[Task statement]:
Could you please retype the records exactly, minus their pictures?
---------- Material for this exercise ----------
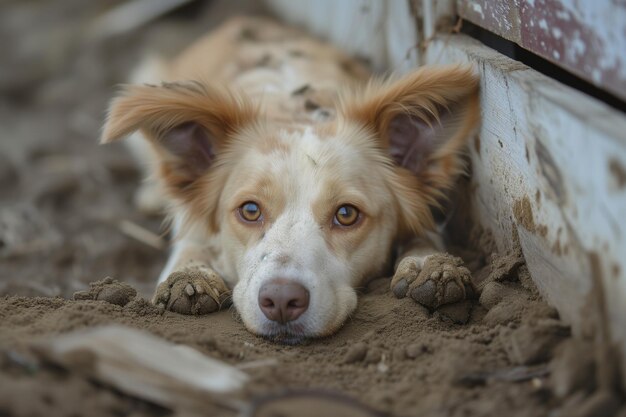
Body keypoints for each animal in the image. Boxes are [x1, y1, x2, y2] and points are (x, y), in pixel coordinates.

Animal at [101, 16, 478, 342]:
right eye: (250, 210)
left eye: (346, 214)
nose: (281, 301)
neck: (296, 108)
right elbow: (190, 240)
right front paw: (190, 274)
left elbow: (426, 234)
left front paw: (429, 263)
----------
[Response]:
Body keypoints for each animal in the image. Boxes are [x1, y1, x2, y2] and points are (x, y), in pixel coordinates.

Animal at [101, 16, 478, 342]:
right eye: (250, 210)
left eye: (346, 214)
nose: (281, 301)
neck: (296, 108)
right elbow: (190, 240)
right front paw: (190, 274)
left elbow: (426, 234)
left front paw: (429, 263)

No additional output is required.